### [Direction A]
In the passage about privacy and the Condit case, how have the Washington D.C. police classified Levy's disappearance?

### [Passage given]
------------
Greetings.  When I started the PRIVACY Forum nearly a decade ago, I knew
that it would require the discussion of concepts that were in some cases
highly unpopular.  Privacy is often at odds with other less abstract facets
of our society.  For example, there are aspects of privacy that are
sometimes viewed as an obstacle to maximally efficient policing, but as a
society we accept some loss of efficiency in law enforcement as the cost of
maintaining a reasonable balance between the ragged endpoints of anarchy and
a police state.

Important causes also may be well exemplified by individuals who themselves
would be considered unpopular or outcasts by most of society.  The American
Civil Liberties Union (ACLU) has a number of times found itself in the
position of supporting, as a matter of principle and law, individuals who I
dare say most members of the group found to be abhorrent.  But if we accept
that such principles are important regardless of the individual
personalities involved, we have no choice but to illuminate the facts.

And so we come to Congressman Gary Condit, a man whom, from what I know of
him at this point, I have considerable disdain.  I don't even much care for
his politics.  Convenient police leaks have informed the world that this
long-married man had an affair with 24-year-old Chandra Levy.  We know that
Levy has vanished.  We also know that, apparently, Condit was not anxious to
specifically admit an intimate relationship with Levy.  The Washington D.C.
police have not classified Levy's disappearance as a crime -- they say they
have no evidence of a murder.  They also state that since there's no
specific crime classification there are no suspects, and that Condit is but
one of many people that they've interviewed.  The focus on Condit, they say,
has been on the part of the media, not the police.

And we also know that...  well, actually... that about ends the basic
"facts" of the case itself that we know as such.  For all the thousands of
hours of talking heads on television and radio discussing this matter, for
all the millions of words of print, the picture can be summed up in about 15
seconds and one short paragraph.

It's a terrible event when persons are missing and frequently assumed dead.
A friend of mine had one of her own close friends, a homeowner with a steady
job, simply drop off the face of the Earth a few years ago -- no sign of him
since.  But that person wasn't involved with a Congressman, so there was no
media interest, and little concern on the part of the police.
------------
### [Direction B]
Copy out the records below with every "colour" swapped for "color", changing nothing else.

### [Data supplied]
------------
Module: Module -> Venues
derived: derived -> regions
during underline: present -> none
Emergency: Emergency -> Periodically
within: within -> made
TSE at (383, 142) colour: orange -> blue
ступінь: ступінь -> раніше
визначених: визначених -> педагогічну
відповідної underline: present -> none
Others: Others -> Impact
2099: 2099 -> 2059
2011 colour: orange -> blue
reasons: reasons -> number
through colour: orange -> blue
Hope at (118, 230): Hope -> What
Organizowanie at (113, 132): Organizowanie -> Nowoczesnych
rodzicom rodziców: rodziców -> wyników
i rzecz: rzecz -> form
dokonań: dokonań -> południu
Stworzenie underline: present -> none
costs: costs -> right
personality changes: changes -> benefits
------------
### [Written answer A]
They have not classified it as a crime, saying they have no evidence of a murder.

### [Written answer B]
Module: Module -> Venues
derived: derived -> regions
during underline: present -> none
Emergency: Emergency -> Periodically
within: within -> made
TSE at (383, 142) color: orange -> blue
ступінь: ступінь -> раніше
визначених: визначених -> педагогічну
відповідної underline: present -> none
Others: Others -> Impact
2099: 2099 -> 2059
2011 color: orange -> blue
reasons: reasons -> number
through color: orange -> blue
Hope at (118, 230): Hope -> What
Organizowanie at (113, 132): Organizowanie -> Nowoczesnych
rodzicom rodziców: rodziców -> wyników
i rzecz: rzecz -> form
dokonań: dokonań -> południu
Stworzenie underline: present -> none
costs: costs -> right
personality changes: changes -> benefits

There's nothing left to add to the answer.